▶ [WORK TASK]:
Reproduce the lines below verbatim, beginning with the line containing "Every image gets" and continuing through the line containing "0.006193, -0.179602, 0.666997]]", with both of those lines included. Omit the pictures from your output.

▶ [EXTRACTED DATA]:
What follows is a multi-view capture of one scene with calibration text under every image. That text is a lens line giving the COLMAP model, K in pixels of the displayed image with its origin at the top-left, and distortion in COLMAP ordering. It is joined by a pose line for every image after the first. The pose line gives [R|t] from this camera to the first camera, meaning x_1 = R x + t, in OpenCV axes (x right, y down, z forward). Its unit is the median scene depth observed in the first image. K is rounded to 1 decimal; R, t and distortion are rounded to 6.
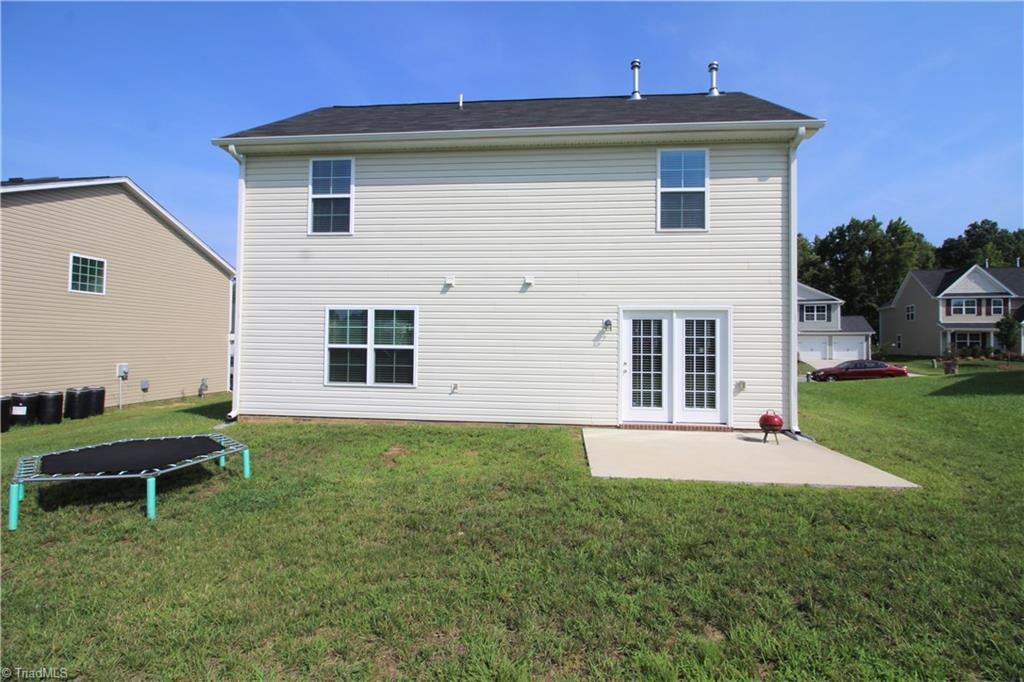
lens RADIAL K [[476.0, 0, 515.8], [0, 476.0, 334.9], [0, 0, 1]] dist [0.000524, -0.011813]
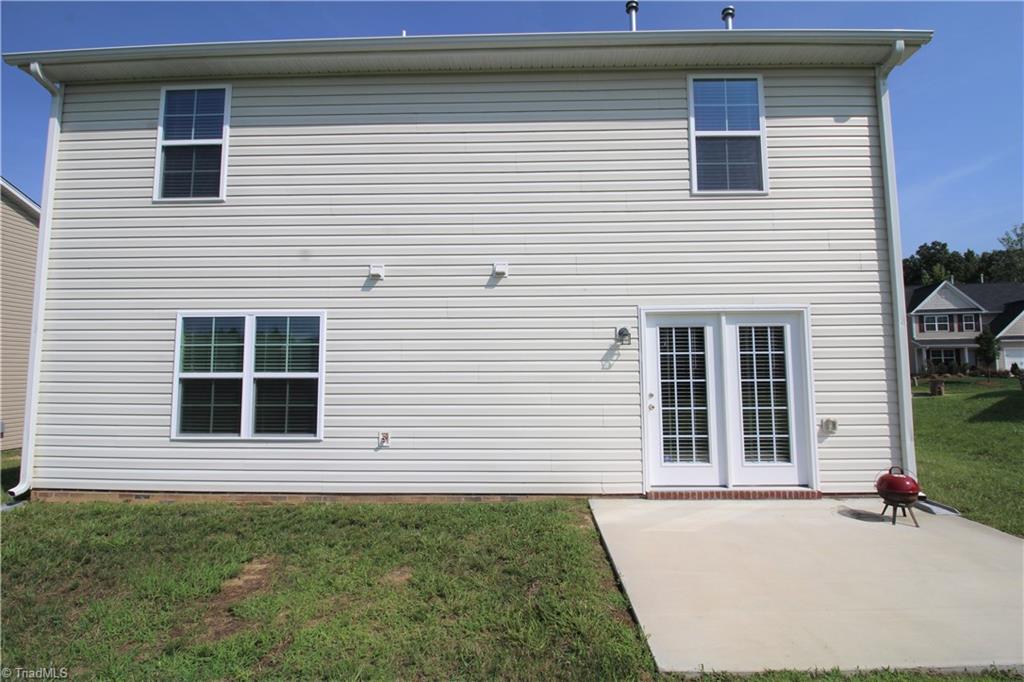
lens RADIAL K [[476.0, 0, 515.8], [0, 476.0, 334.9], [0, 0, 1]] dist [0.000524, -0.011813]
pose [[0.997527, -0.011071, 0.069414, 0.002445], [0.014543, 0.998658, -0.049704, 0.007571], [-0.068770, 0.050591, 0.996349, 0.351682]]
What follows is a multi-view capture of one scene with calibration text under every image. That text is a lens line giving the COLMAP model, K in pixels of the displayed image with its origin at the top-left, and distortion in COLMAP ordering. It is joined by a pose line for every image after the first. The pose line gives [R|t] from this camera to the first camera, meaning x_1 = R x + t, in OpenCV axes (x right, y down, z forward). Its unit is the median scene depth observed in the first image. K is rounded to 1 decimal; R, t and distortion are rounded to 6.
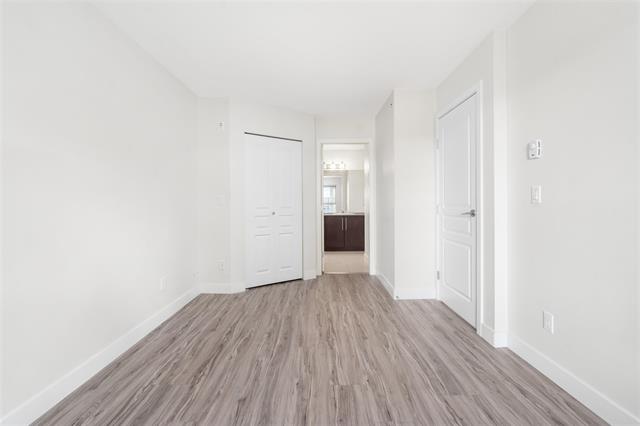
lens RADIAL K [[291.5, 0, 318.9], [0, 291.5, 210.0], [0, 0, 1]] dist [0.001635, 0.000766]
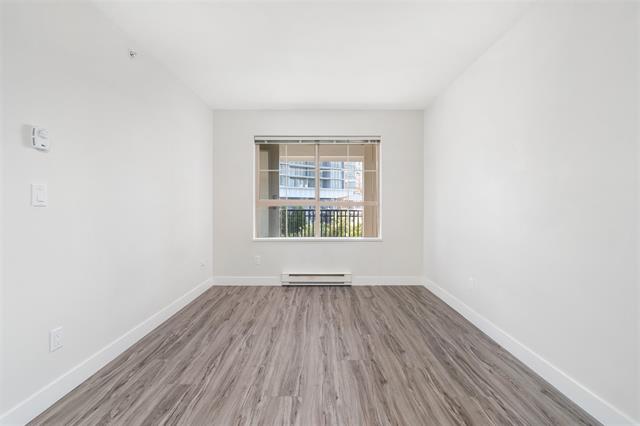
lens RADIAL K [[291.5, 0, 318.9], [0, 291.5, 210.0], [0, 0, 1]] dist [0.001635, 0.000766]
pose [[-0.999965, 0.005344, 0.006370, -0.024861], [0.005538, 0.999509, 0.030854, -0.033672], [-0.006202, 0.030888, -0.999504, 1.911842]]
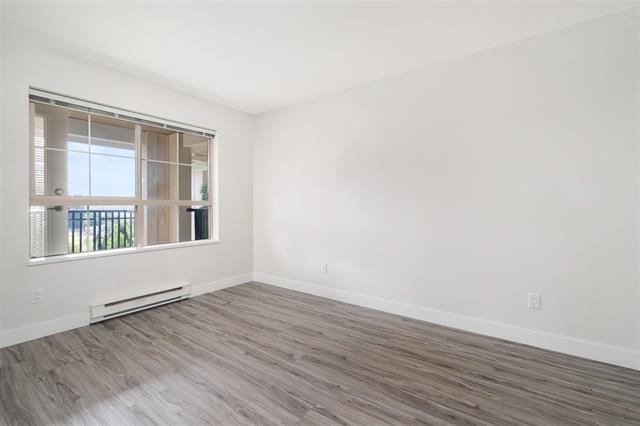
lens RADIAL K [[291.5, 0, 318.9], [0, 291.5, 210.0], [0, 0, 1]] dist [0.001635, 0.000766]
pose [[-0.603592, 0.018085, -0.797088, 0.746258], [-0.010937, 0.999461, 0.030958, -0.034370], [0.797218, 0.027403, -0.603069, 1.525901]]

==

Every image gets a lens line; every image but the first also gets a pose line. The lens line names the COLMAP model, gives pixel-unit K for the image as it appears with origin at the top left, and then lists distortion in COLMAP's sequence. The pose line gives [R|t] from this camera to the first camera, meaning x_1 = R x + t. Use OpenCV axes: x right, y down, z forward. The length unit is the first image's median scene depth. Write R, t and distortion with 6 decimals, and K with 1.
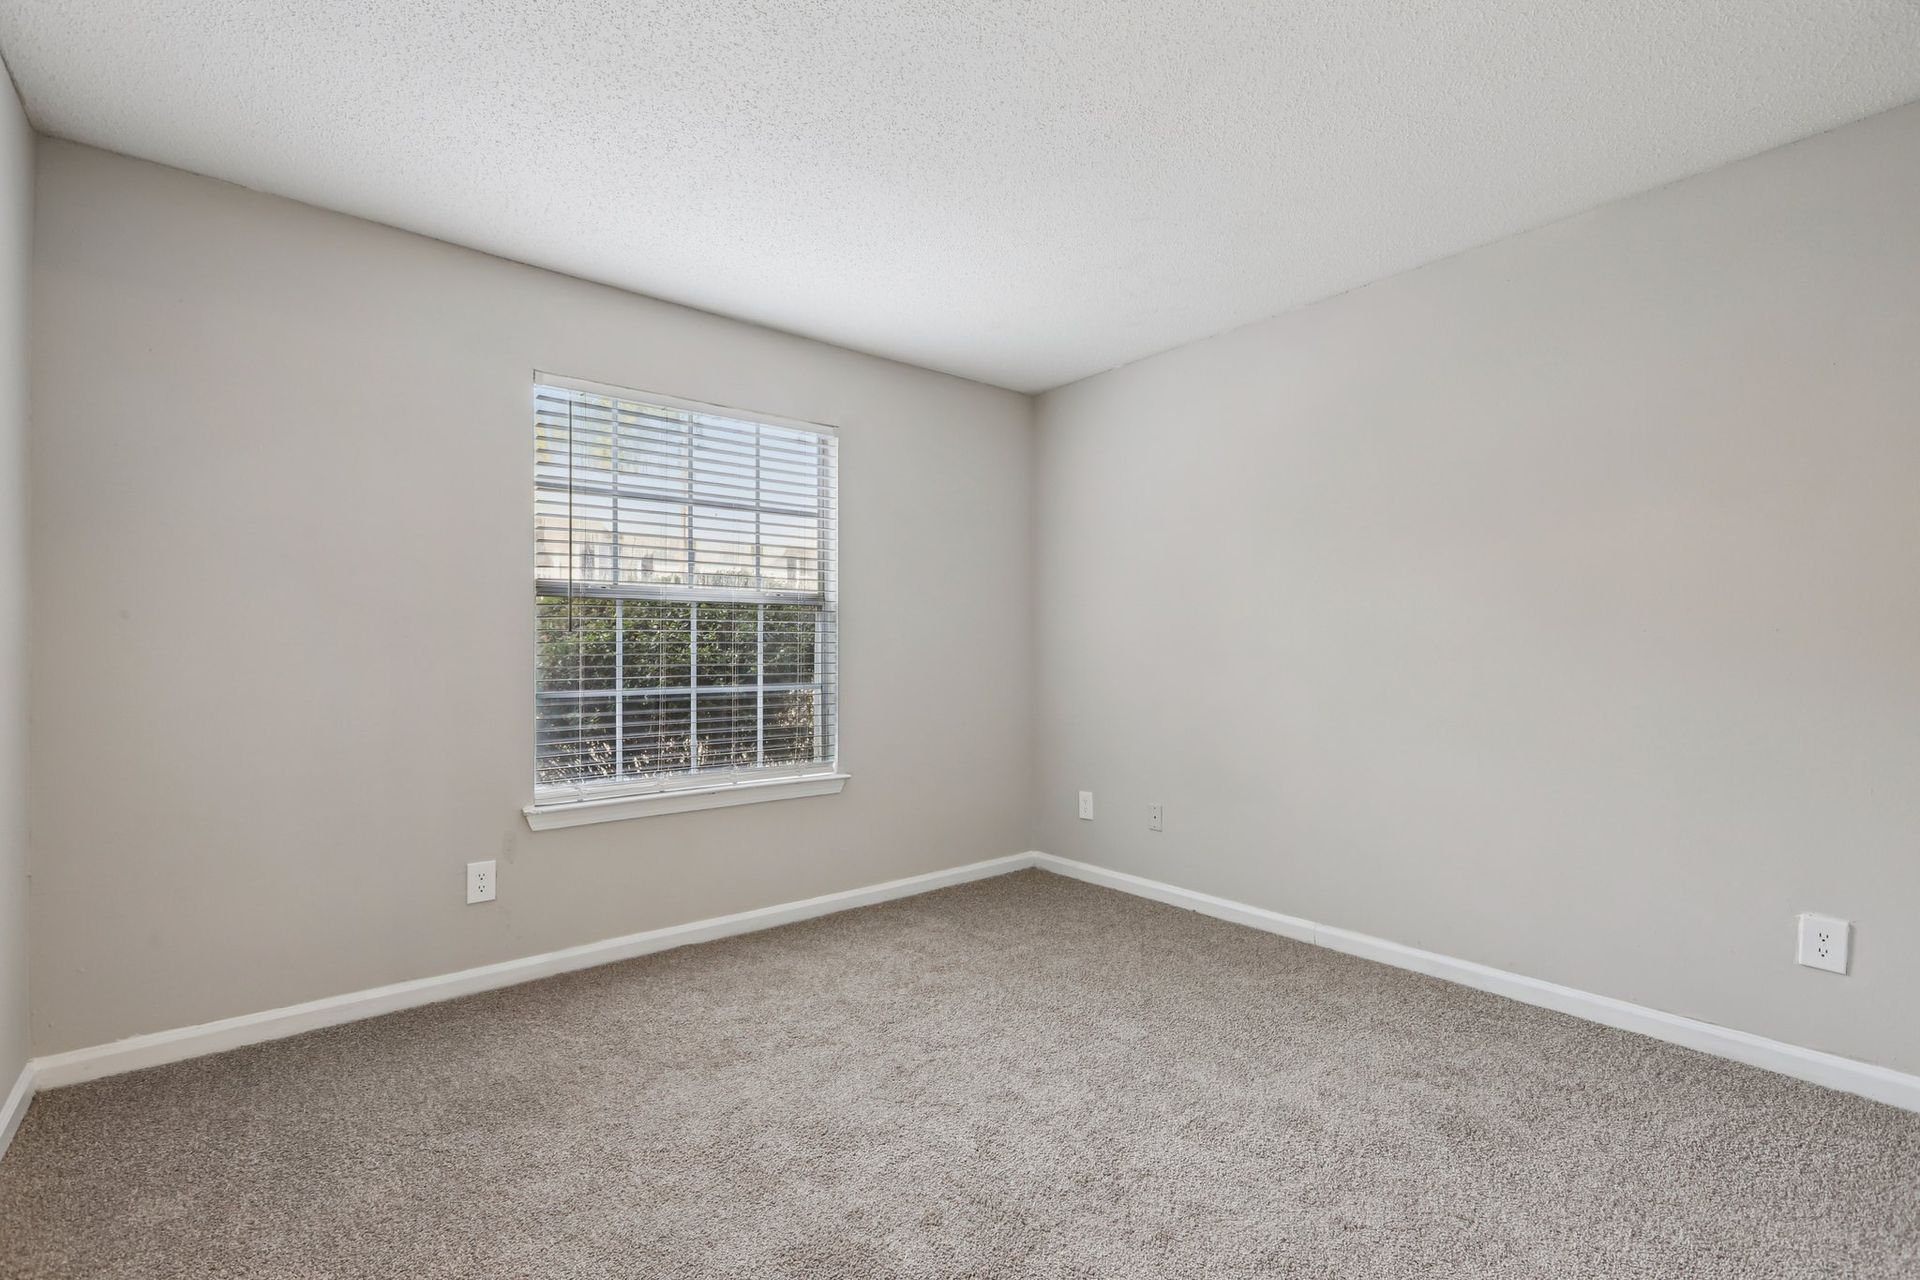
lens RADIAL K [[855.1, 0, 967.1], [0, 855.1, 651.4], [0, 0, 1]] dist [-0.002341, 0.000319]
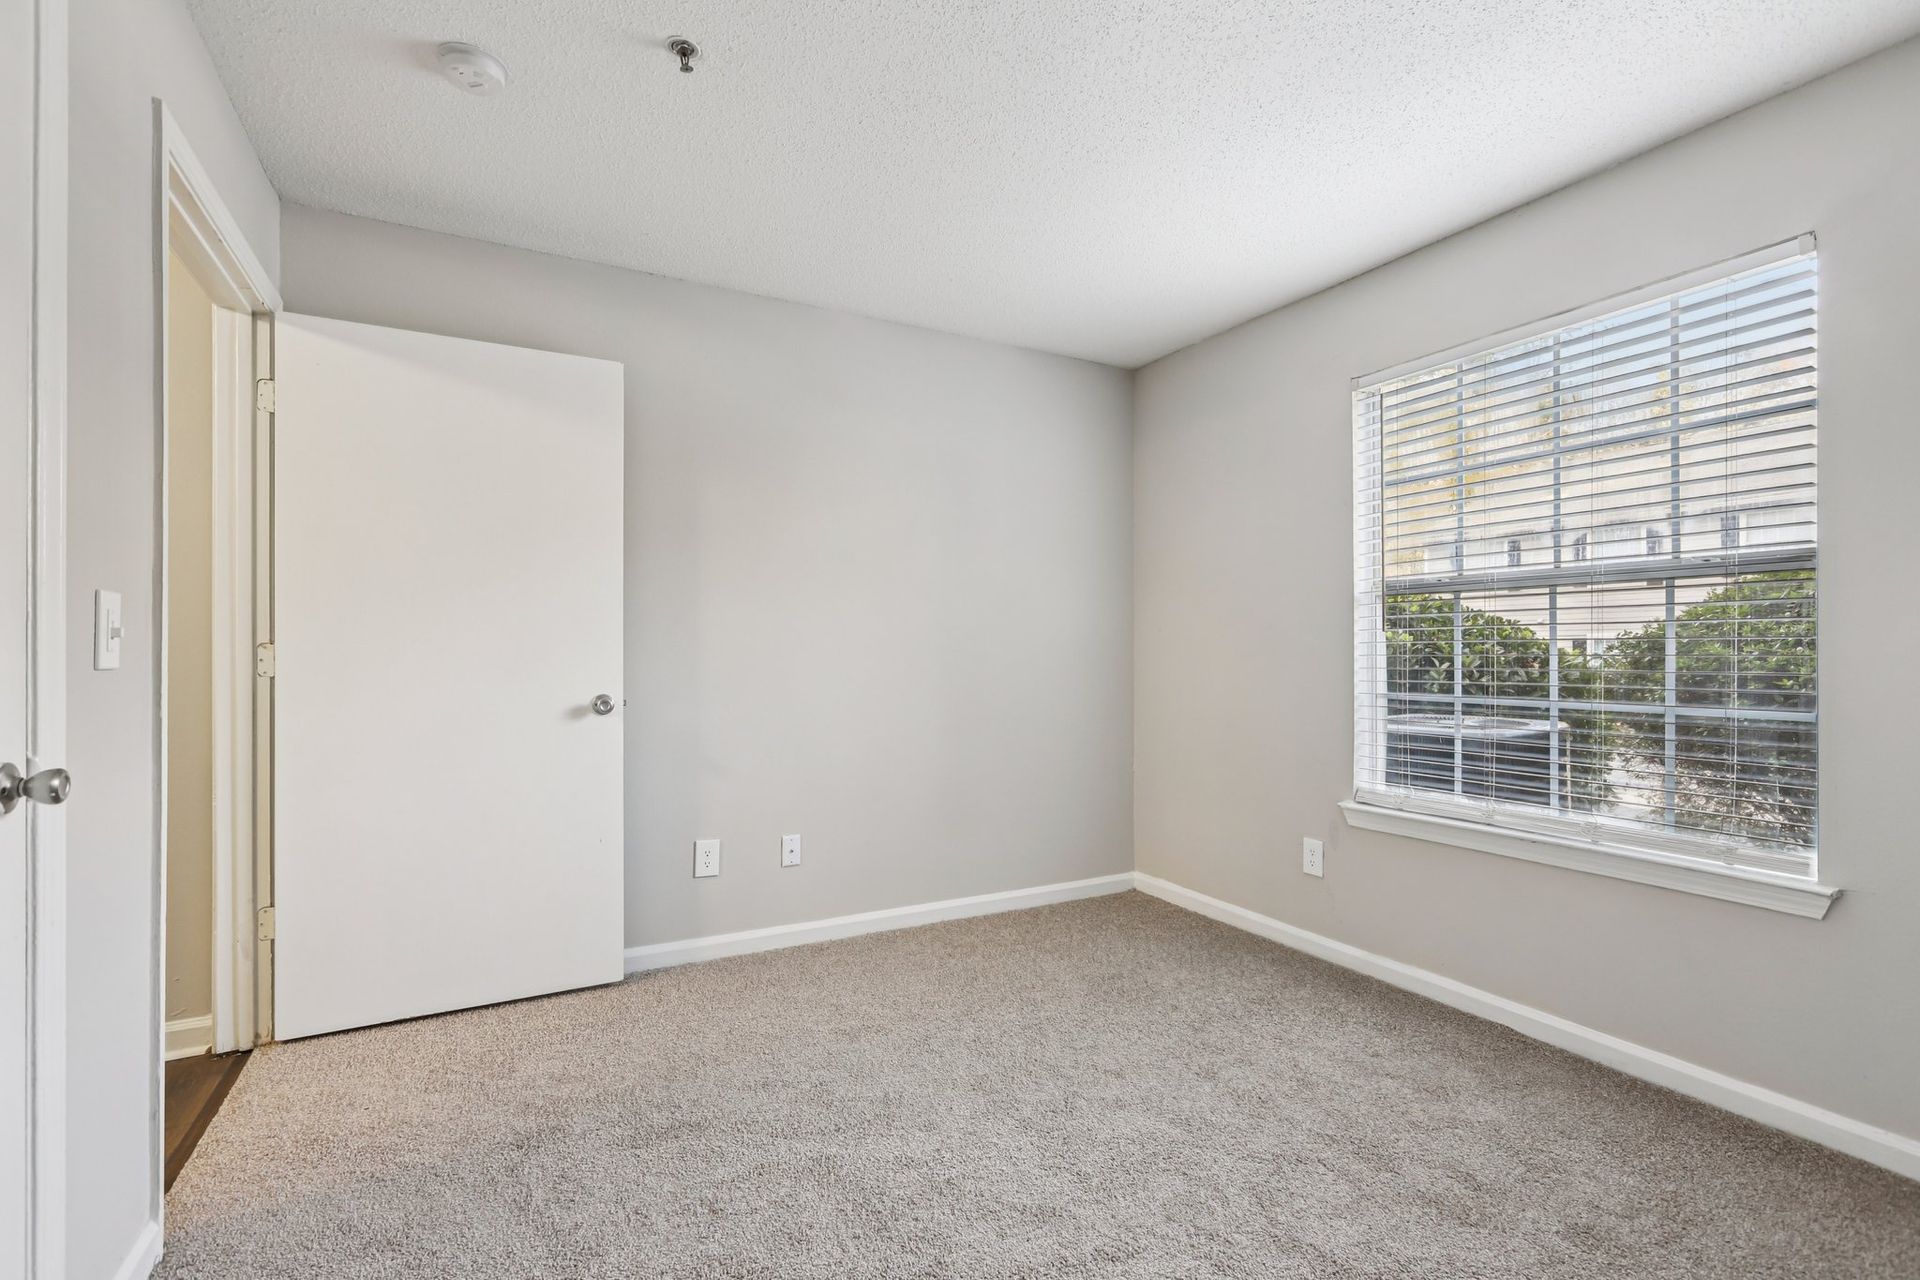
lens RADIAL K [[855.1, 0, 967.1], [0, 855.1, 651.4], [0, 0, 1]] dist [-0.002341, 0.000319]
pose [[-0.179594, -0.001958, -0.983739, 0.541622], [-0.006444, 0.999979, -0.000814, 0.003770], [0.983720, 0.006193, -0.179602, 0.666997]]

▶ [WORKED SOLUTION]:
Every image gets a lens line; every image but the first also gets a pose line. The lens line names the COLMAP model, gives pixel-unit K for the image as it appears with origin at the top left, and then lists distortion in COLMAP's sequence. The pose line gives [R|t] from this camera to the first camera, meaning x_1 = R x + t. Use OpenCV axes: x right, y down, z forward. The length unit is the first image's median scene depth. Write R, t and distortion with 6 decimals, and K with 1.
lens RADIAL K [[855.1, 0, 967.1], [0, 855.1, 651.4], [0, 0, 1]] dist [-0.002341, 0.000319]
lens RADIAL K [[855.1, 0, 967.1], [0, 855.1, 651.4], [0, 0, 1]] dist [-0.002341, 0.000319]
pose [[-0.179594, -0.001958, -0.983739, 0.541622], [-0.006444, 0.999979, -0.000814, 0.003770], [0.983720, 0.006193, -0.179602, 0.666997]]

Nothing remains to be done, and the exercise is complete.